-- Begin Document passage --

Back to my original 45 miles   Had a very good conversation with the Ving Tsun instructor and am starting up on this Thursday on an intro offer.  Still would like to try out the Modern Arnis though.  Having a tough time deciding between them but the price, distance of travel, and ease of commute all favor the Ving Tsun.  Both instructors seem to be respectable.


----------



## kosho (Dec 19, 2007)

I drive about 1hr each way to class. I also drive to NY. about 3 hrs, CT about 3hrs, to train with others in the system That I train in. I have been to Reno NV. for trainings, and out to Calf: for trainings. I bring in Top Teachers to my area to share there Info: 

Cost: Yes can be up there. avg: about $2,600.00 to get some one out from Calf: for the weekend.

when I drive to seminars or trainings that I spend the weekend there: about $400.00 hotel, gas, food, cost. Etc. 

I feel that it is worth my time to train with people I feel have what I am looking for. also so do my students...

Kosho

I think thats what this thread was about???


----------



## Seidogirl (Dec 26, 2007)

I guess I'm lucky because the karate dojo I go to is within walking distance of my house and the place I go to for FMA is 20 miles away.  A good friend of mine's husband teaches Wing Chun so I sometimes go there for seminars, and they live about 45 minutes from me.

-- End Document passage --
-- Begin Provided information --

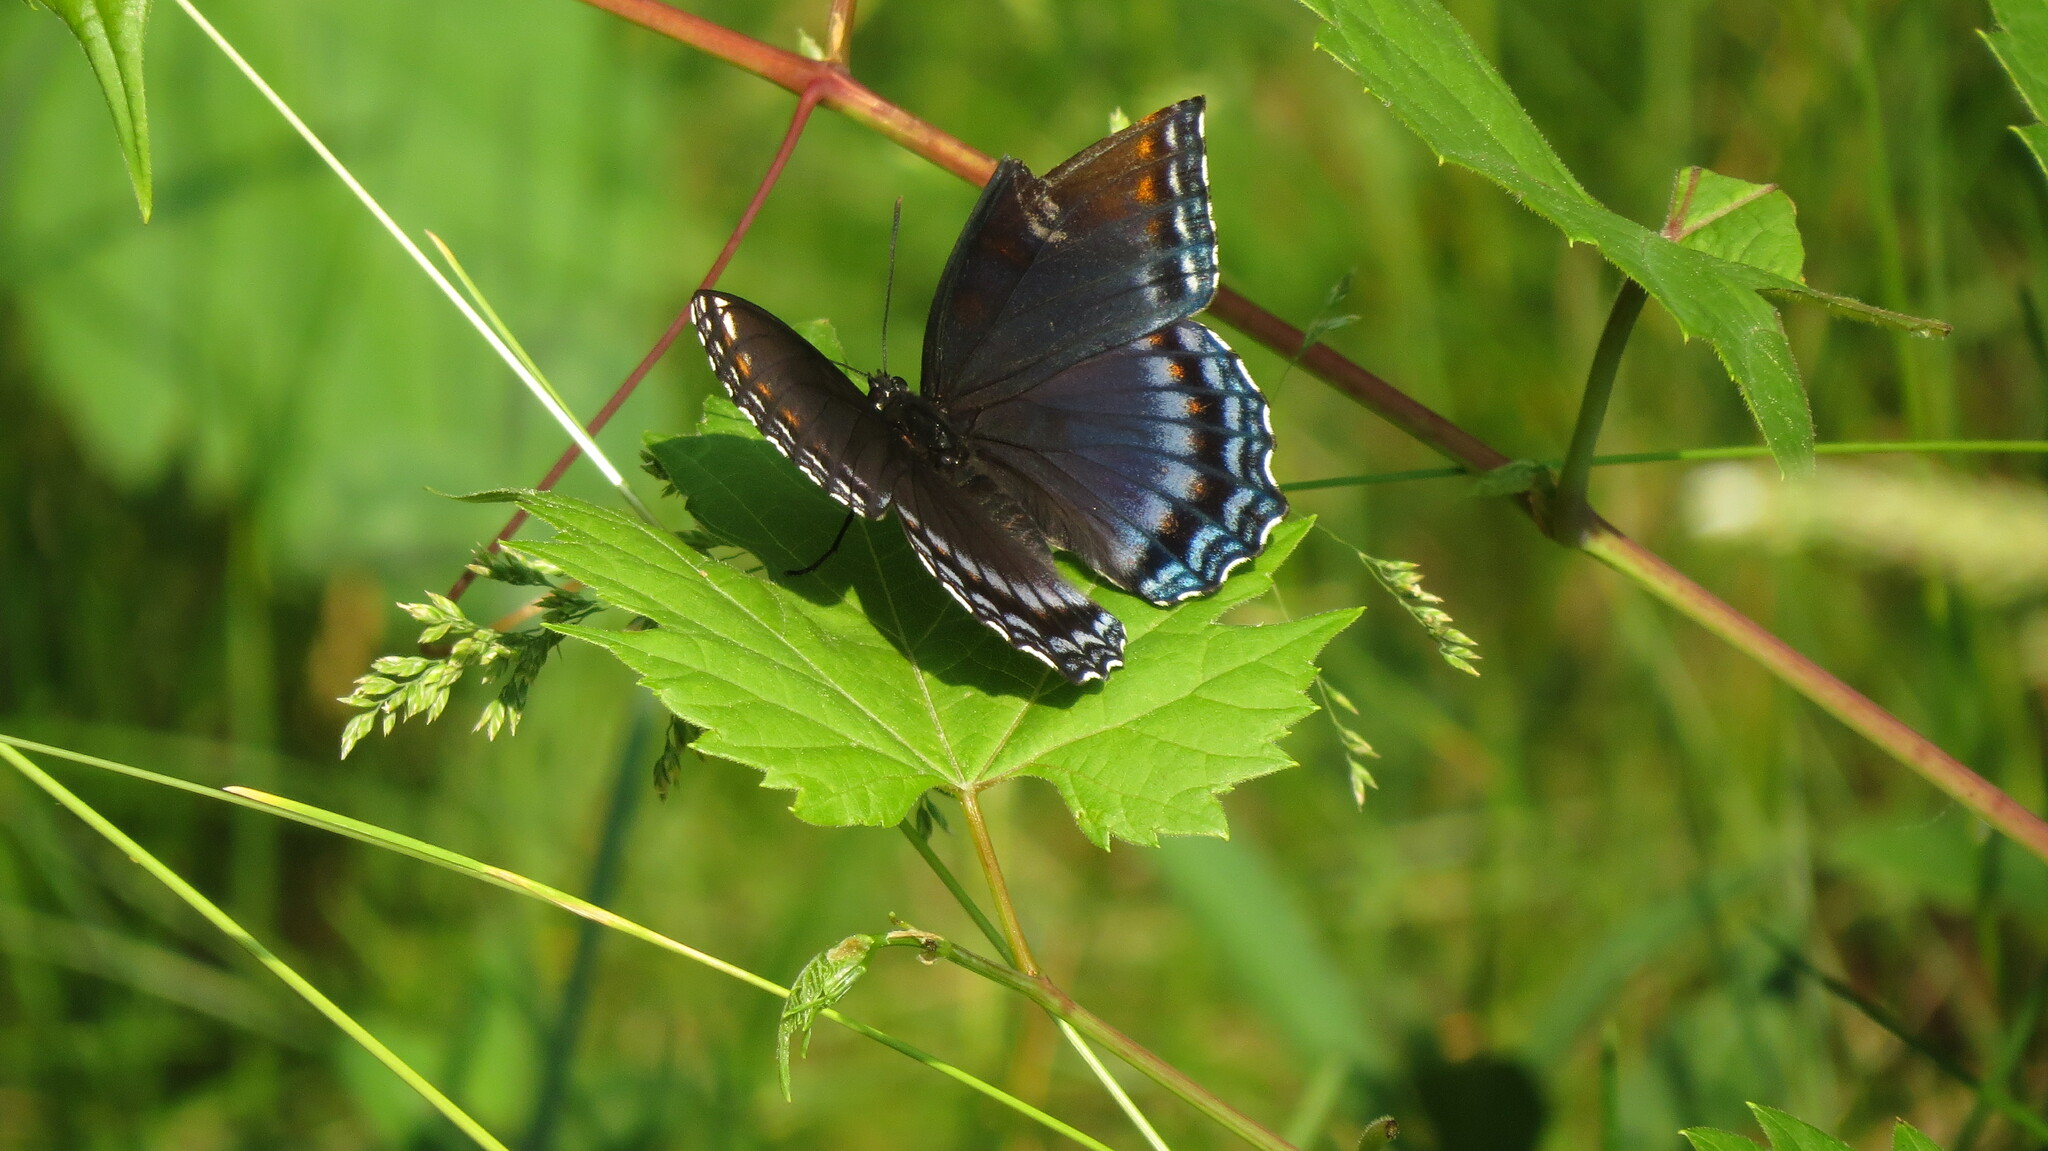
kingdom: Animalia
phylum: Arthropoda
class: Insecta
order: Lepidoptera
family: Nymphalidae
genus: Limenitis
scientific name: Limenitis astyanax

-- End Provided information --

- [Tasks for this exercise]
#1 Name every martial art or fighting style mentioned in the martial arts forum thread.
#2 In the martial arts forum thread, how far away is the place where Seidogirl trains in FMA?

- [Solved problems]
#1 Ving Tsun, Modern Arnis, karate, FMA, Wing Chun

#2 20 miles away.